Configuring Internationalization

This chapter explains how to configure the MME and its components to support different languages:

Language and locale settings

The MME gets its default language, which defines the strings it uses for display messages, as follows:

  1. From the active language set in the languages table.
  2. If there is no active language set in the languages table, from the value set by the <Locale> element in the MME configuration file.
  3. If no <Locale> element is found in the configuration file, from the value of CONFID_DEF_LOCALE. The default setting for CONFID_DEF_LOCALE is en for English.

The locale code is a string containing a 5-character language and region code. This consists of a 2-character ISO639-1 language code, followed by a “_” character, followed by a 2-character ISO3166-1 alpha-2 region code. See http://www.loc.gov/standards/iso639-2/php/code_list.php.

At present the MME uses only the first two characters of this code. The default language is English: en.


Note: For information about how to manage access to DVDs based on region codes, see Managing DVD access in the MME Developer's Guide chapter Playing and Managing Video and DVDs.

....

**WHAT IS ASKED**
1. Answer these questions using the text on internationalization:
(a) Where does the MME look first for its default language?
(b) What is the default setting for CONFID_DEF_LOCALE?
(c) How many characters of the locale code does the MME use at present?
2. Repeat word for word the part of the text on internationalization starting with "3. If no <Locale>" and going on through "en for English.".

....

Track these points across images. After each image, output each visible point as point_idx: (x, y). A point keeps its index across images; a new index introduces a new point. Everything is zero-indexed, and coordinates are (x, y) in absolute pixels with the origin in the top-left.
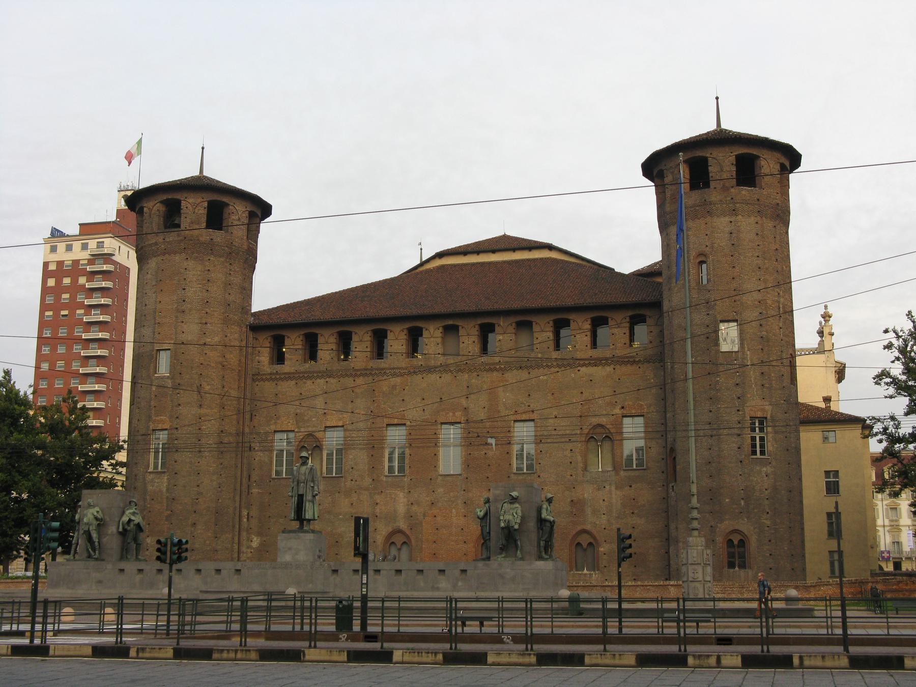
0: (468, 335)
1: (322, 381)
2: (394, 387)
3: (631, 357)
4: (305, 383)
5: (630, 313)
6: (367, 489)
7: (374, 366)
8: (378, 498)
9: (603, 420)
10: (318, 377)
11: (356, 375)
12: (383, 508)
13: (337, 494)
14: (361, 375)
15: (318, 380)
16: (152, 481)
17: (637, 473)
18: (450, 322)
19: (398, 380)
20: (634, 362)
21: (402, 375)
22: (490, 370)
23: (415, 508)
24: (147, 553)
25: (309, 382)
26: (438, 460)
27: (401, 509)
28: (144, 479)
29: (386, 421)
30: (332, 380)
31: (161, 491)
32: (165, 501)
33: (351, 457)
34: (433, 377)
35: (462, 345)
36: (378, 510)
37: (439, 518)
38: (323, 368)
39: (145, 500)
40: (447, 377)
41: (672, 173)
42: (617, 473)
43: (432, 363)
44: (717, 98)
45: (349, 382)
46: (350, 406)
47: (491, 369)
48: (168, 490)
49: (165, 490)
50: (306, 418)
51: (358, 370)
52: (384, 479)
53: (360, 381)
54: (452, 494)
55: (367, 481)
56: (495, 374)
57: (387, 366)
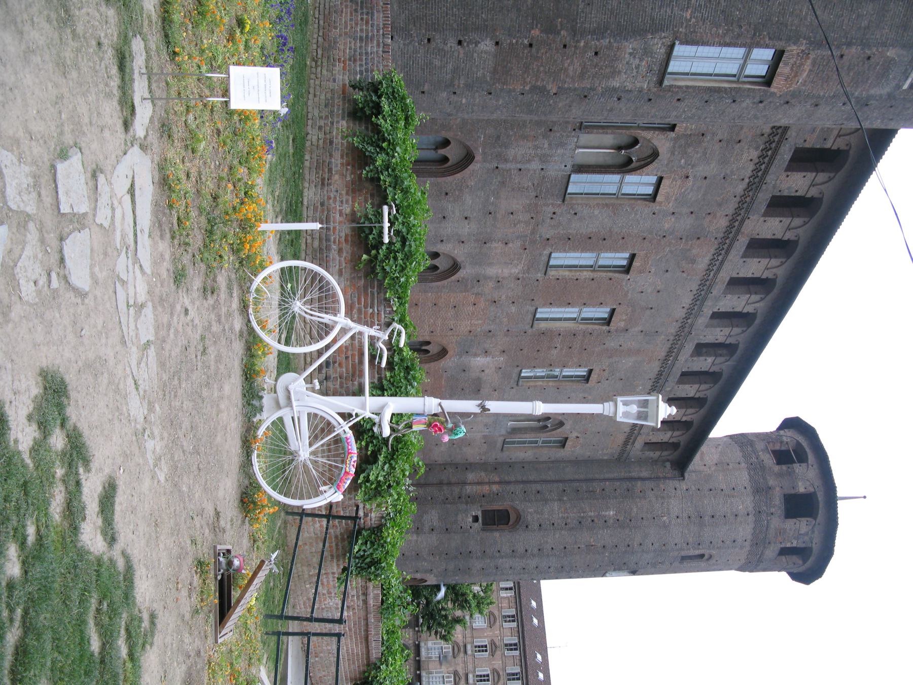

....

**RESULTS OF THE EXERCISE**
1.
(a) The active language set in the languages table.
(b) en, for English.
(c) The first two.

2.
3. If no <Locale> element is found in the configuration file, from the value of CONFID_DEF_LOCALE. The default setting for CONFID_DEF_LOCALE is en for English.